Step 1: Gain Access to a Shared Squid Proxy
The attacker must have legitimate access to the same Squid proxy used by the victim. This may occur in shared environments such as enterprise networks, public Wi-Fi deployments, schools, or hosted proxy services.

Step 2: Deploy a Malicious FTP Server
The attacker sets up an FTP server capable of returning specially crafted directory listing responses designed to trigger the vulnerable parser behavior.

Step 3: Send an FTP Request Through Squid
The attacker sends a request through the Squid proxy that forces Squid to connect to the malicious FTP server and process the crafted directory listing.

Step 4: Trigger the Heap Overread
The malformed FTP listing causes Squid's parser to advance beyond the null terminator and read memory outside the allocated FTP listing buffer.

Step 5: Recover Stale Memory Contents
The overread memory may contain stale data from unrelated Squid transactions, including previous HTTP requests handled by the same proxy process.

Step 6: Extract Sensitive Data
The attacker analyzes the returned data for Authorization headers, session cookies, API tokens, internal URLs, credentials, and other sensitive artifacts.

Potentially Exposed Data

Researchers observed that Squidbleed can expose fragments of previously processed HTTP requests. The exact information exposed depends on memory layout, traffic volume, proxy configuration, and recent user activity.

  • HTTP Authorization headers
  • HTTP cookies
  • Session tokens
  • API keys
  • OAuth access tokens
  • Internal application URLs
  • Usernames
  • Password fragments
  • Proxy authentication data
  • Custom application headers
  • Internal API requests
  • Web session identifiers

Impact

Successful exploitation can result in the disclosure of sensitive data processed by Squid. While the vulnerability does not directly provide code execution, exposed authentication data can enable follow-on attacks against business systems and user accounts.
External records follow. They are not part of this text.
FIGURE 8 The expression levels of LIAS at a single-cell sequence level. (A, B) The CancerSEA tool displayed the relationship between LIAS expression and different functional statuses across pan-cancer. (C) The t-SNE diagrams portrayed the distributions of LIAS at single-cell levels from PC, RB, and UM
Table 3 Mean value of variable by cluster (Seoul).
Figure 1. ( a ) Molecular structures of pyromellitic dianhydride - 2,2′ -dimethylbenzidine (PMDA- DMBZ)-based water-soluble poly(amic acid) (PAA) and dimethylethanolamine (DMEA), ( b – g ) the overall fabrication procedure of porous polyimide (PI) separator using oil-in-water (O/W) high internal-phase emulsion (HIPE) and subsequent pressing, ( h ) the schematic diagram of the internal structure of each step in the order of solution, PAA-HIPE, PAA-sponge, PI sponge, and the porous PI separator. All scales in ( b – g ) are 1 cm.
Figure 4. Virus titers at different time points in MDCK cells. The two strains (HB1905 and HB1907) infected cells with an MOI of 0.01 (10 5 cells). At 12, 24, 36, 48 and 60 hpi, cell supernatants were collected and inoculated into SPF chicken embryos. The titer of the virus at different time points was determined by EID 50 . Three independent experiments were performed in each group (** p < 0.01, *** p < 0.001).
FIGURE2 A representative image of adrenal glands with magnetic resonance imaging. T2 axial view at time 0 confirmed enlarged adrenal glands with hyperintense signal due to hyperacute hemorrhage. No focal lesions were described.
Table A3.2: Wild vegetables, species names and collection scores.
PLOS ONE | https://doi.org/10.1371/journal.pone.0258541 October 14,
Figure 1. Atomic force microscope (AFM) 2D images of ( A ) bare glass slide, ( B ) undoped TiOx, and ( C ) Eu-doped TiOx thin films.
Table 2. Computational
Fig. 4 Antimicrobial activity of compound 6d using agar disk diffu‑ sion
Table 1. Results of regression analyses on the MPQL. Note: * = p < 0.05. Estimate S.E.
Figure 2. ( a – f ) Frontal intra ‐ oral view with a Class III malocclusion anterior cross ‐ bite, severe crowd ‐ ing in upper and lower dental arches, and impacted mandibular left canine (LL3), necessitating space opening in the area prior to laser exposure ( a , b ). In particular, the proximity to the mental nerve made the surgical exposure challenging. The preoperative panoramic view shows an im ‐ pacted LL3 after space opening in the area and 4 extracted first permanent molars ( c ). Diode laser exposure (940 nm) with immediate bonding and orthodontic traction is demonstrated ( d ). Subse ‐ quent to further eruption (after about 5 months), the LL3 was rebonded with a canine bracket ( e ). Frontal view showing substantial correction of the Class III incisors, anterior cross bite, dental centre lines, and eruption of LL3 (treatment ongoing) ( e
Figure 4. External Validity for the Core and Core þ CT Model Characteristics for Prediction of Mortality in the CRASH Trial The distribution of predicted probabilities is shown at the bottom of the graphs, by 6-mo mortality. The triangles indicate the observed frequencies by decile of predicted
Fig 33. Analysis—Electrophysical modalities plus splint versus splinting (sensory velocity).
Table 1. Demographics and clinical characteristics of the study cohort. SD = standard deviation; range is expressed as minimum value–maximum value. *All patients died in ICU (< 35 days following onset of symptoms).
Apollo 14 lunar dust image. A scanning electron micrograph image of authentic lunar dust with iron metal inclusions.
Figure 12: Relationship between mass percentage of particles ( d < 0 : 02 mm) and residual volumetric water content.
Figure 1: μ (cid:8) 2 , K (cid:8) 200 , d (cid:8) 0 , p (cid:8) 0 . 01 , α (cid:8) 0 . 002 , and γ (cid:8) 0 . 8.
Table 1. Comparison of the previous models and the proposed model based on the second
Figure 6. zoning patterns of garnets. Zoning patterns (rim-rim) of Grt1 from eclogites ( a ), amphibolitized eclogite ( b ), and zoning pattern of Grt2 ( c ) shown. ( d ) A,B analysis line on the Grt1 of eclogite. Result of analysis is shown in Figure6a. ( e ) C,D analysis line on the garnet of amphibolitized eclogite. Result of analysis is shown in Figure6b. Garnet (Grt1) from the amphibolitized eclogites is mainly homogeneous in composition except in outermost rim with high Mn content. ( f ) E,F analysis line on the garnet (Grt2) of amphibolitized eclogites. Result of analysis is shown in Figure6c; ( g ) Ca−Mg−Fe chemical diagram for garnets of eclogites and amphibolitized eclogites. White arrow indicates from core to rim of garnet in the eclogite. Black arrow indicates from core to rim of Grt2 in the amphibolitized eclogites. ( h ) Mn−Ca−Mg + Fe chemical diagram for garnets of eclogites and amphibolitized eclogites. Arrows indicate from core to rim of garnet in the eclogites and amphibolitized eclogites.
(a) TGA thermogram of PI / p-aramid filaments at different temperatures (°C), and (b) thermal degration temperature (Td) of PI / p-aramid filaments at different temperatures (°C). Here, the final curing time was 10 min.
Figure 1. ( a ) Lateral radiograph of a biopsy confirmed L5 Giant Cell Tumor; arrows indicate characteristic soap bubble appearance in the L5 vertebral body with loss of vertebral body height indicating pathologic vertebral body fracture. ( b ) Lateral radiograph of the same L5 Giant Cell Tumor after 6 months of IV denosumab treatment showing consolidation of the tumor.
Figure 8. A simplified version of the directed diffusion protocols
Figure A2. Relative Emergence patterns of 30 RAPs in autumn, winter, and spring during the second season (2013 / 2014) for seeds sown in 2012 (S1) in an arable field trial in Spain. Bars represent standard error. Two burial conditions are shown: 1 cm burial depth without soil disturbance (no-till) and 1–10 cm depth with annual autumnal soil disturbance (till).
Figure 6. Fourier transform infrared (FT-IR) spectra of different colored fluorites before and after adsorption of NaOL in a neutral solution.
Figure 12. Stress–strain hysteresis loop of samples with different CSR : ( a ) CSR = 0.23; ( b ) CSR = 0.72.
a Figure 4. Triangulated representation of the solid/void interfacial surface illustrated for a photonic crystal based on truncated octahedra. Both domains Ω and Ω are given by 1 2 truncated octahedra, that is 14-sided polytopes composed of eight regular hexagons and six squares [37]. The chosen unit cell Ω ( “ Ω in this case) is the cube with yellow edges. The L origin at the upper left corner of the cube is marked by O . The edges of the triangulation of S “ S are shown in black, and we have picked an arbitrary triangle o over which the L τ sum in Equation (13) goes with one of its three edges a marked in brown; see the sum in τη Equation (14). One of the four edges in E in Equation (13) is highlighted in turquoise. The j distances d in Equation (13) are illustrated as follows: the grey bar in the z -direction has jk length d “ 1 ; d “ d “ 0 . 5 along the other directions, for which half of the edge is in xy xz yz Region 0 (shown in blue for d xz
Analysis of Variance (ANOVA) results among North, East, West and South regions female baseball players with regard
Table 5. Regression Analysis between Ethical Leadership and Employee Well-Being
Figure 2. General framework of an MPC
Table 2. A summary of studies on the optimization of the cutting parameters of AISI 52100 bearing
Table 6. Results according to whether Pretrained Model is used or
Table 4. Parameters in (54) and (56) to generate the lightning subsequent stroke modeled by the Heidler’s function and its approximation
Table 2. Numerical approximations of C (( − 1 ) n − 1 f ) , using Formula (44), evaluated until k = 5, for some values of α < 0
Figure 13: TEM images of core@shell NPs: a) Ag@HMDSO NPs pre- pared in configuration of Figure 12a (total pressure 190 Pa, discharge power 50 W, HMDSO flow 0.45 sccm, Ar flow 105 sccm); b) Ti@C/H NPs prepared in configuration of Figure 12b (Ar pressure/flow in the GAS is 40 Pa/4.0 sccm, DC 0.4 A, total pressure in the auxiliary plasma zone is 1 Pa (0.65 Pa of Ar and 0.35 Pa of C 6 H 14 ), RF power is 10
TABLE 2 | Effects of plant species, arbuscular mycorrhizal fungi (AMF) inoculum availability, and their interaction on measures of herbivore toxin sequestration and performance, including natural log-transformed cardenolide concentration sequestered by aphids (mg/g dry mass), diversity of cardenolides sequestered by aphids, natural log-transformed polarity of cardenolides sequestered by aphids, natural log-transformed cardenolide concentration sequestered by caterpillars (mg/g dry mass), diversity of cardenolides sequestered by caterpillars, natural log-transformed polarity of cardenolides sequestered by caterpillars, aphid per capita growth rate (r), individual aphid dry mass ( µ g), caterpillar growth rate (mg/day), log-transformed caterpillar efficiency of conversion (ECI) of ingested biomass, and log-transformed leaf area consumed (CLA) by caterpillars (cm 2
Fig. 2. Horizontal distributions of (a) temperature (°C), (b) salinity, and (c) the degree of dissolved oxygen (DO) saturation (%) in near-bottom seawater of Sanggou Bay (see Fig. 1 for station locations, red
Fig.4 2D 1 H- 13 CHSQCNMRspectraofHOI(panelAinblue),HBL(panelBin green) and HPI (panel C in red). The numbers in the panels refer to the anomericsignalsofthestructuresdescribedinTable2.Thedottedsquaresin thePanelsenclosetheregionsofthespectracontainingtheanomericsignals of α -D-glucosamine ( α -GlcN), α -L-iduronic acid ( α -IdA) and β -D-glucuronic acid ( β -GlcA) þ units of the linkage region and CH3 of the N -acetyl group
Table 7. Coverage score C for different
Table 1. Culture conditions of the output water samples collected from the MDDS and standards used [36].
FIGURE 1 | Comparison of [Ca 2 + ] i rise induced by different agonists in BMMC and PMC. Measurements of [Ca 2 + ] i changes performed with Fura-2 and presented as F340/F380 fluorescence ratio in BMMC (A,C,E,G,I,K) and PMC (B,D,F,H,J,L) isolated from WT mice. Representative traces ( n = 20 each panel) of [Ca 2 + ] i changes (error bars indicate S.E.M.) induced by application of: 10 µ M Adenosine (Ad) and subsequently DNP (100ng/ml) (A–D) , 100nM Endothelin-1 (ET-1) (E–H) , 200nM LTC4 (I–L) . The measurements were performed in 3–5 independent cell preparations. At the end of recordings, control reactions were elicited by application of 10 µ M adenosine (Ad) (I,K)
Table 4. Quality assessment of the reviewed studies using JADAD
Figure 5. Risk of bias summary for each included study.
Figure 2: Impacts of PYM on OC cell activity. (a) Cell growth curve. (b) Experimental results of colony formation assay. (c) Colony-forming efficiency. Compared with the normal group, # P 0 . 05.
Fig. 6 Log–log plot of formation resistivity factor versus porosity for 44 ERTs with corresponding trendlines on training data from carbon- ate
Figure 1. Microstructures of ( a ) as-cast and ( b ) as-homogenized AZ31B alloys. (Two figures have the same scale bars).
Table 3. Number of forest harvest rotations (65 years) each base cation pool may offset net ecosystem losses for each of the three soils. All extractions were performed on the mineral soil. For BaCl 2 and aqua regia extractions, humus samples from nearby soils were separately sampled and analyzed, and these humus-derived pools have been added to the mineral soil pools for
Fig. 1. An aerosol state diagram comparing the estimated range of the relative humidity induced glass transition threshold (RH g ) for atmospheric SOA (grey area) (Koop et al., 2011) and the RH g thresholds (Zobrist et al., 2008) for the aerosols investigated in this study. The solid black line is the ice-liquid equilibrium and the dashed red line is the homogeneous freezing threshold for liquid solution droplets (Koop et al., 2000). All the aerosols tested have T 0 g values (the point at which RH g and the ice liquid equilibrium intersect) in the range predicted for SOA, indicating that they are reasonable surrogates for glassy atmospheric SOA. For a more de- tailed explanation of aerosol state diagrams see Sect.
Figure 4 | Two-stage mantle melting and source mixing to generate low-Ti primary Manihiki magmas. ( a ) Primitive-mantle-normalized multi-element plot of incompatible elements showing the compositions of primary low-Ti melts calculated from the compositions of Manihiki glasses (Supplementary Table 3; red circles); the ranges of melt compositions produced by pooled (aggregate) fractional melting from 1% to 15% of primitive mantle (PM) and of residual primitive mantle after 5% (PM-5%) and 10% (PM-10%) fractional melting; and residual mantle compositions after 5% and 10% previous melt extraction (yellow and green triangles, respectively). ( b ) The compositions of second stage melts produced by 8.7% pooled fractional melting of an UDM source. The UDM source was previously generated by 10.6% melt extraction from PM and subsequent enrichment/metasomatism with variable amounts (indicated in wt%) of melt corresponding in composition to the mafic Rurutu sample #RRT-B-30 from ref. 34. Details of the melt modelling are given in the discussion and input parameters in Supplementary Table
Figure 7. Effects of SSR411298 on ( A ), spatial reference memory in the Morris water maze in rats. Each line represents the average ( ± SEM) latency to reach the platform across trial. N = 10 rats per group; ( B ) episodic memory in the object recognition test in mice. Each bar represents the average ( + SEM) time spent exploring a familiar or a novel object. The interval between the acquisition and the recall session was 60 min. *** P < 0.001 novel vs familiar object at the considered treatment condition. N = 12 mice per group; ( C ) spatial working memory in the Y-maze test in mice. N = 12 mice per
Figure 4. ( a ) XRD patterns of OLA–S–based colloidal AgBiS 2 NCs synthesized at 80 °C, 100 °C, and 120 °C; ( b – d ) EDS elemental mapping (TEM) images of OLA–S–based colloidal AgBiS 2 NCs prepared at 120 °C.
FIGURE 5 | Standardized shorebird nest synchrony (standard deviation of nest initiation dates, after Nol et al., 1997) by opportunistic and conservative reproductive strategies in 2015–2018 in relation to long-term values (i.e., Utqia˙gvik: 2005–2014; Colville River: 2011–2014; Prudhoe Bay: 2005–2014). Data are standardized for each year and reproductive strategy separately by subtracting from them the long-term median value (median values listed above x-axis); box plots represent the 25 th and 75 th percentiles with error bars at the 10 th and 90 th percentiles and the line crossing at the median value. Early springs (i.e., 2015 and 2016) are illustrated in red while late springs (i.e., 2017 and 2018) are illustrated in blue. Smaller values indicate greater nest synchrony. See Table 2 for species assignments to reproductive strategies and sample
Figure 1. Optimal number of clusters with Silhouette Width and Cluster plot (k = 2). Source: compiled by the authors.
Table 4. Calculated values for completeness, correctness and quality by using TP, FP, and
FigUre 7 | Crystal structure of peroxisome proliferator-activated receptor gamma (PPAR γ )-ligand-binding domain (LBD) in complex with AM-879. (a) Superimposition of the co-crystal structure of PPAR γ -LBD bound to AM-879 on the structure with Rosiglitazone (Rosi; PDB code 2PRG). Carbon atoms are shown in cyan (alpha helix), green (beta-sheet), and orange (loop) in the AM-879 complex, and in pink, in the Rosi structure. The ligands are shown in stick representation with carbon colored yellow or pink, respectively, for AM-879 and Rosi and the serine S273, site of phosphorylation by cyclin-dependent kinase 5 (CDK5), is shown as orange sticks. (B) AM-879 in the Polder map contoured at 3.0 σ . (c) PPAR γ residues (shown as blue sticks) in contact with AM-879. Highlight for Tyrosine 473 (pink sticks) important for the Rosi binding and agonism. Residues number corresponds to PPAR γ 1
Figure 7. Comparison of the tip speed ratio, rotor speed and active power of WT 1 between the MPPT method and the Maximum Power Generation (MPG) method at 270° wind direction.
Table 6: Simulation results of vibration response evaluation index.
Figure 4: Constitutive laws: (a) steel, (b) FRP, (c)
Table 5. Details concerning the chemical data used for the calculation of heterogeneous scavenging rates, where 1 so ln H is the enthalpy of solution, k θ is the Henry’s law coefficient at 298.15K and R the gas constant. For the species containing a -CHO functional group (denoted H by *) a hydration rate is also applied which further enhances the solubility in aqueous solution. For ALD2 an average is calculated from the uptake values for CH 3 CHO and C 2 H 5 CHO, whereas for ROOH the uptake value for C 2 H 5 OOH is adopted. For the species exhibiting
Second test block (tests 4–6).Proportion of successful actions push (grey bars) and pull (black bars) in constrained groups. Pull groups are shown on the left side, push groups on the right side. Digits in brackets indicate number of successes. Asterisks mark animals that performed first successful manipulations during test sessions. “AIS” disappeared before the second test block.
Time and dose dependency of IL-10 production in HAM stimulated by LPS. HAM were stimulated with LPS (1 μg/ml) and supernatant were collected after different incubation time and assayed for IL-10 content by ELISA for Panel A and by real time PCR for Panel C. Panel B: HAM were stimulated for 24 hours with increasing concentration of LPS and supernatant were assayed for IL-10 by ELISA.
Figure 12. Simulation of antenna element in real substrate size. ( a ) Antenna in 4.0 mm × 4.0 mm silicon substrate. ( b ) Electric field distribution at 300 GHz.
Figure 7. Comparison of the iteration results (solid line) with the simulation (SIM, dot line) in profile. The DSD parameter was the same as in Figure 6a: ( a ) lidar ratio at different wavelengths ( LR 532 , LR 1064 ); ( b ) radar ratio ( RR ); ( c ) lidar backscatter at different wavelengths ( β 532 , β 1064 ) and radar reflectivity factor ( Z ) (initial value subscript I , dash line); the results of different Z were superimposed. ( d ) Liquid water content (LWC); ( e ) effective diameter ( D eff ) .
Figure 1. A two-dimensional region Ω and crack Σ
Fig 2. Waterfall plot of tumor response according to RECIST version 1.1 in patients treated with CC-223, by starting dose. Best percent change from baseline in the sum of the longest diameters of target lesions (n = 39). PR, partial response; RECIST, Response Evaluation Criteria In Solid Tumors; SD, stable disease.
  • Exposure of cleartext HTTP requests
  • Disclosure of Authorization headers
  • Session cookie leakage
  • API key exposure
  • Credential disclosure
  • Proxy user data exposure
  • Cross-user information leakage
  • Internal URL disclosure
  • Privacy and compliance risks
  • Potential session hijacking

The impact is situational. Environments that only relay standard HTTPS CONNECT traffic may have lower exposure because Squid does not inspect the encrypted payload. However, environments that process cleartext HTTP or perform TLS interception may have higher exposure because sensitive request contents can exist in Squid memory.

Detection Opportunities

Detecting exploitation may be difficult because attackers use legitimate Squid FTP gateway functionality rather than deploying malware. However, security teams can review proxy and network telemetry for unusual FTP behavior.

Organizations should investigate unexpected outbound FTP connections from Squid proxies, repeated FTP directory-listing requests, access to unfamiliar FTP servers, and unusual proxy usage patterns involving FTP traffic.

Security teams should also monitor for signs that credentials or tokens may have been exposed, including suspicious authentication attempts, unusual session reuse, unexpected API activity, and access from unfamiliar locations.

Mitigation

  1. 1. Upgrade to Squid 7.6.
  2. 2. Review TLS interception configurations and assess whether decrypted sensitive traffic could be present in Squid memory.
  3. 3. Disable FTP support in Squid if it is not required.
  4. 4. Restrict Squid proxy access to authorized users and trusted networks. Avoid exposing proxy access broadly.
  5. 5. Review proxy logs for unusual or repeated requests to unknown FTP servers, especially requests that generate directory listings.
  6. 6. Monitor outbound FTP connections from Squid proxies and investigate unfamiliar FTP destinations.
  7. 7. Rotate credentials, API keys, and session tokens if exploitation is suspected or if sensitive data may have passed through affected Squid deployments.